LIQUIDATORS have finally been appointed at a Yorkshire-based motor auctions company, more than five years after it collapsed.
Following a creditors’ meeting, Freddy Khalastchi and Martin Atkins of insolvency practitioners Harris Lipman have been appointed as joint liquidators of Premier Motorauctions and Premier Motorauctions - Leeds.
Mr Khalastchi told The Yorkshire Post: “It is the duty of any liquidator to conduct an independent and objective investigation into a company’s affairs and to determine the reasons for its failure. Obviously, we are at a very early stage of the liquidations, and will report to creditors on our findings in due course.”
Austin Mitchell, the MP for Great Grimsby, has called for a probe into the conduct of Lloyds Bank and PwC in connection with Leeds-based Premier Motorauctions.
Premier Motorauctions was sold out of administration by PwC to Scottish Motor Auctions in 2008, with Lloyds retaining 50 per cent ownership. Keith Elliott, who was the owner of Premier Motorauctions before it went into administration, contacted regulators to complain about how the sales process had been handled.
Both PwC and Lloyds deny any wrongdoing, and said the case has been investigated by financial regulators who concluded there was no case to answer.
A spokesman for Lloyds said: “To date no one has uncovered anything to support Mr Elliott’s allegations against the bank.”
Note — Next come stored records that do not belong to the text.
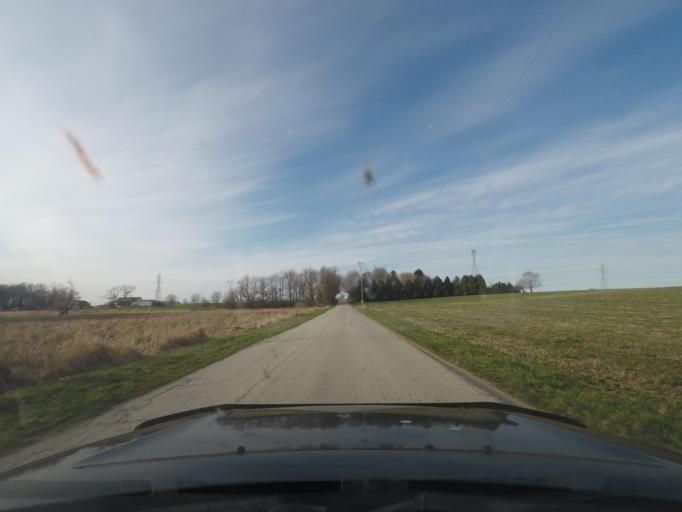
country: US
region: Indiana
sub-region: LaPorte County
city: LaPorte
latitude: 41.5440
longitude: -86.7987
A PwC spokesman said last week: “Business owners are understandably attached to their companies and can often find it difficult to come to terms with an insolvency procedure. PwC discharged its duties in accordance with insolvency laws and its statutory duties to the creditors.
“PwC’s insolvency practitioners and accountancy firms are heavily-regulated and subject to oversight by various supervisory bodies.
“In this instance, the Institute of Chartered Accountants in England and Wales and the Insolvency Service both investigated Mr Elliott’s claims and found no evidence of a conflict of interest on our engagement for Premier Motorauctions. There was no breach of the insolvency profession’s code of ethics.”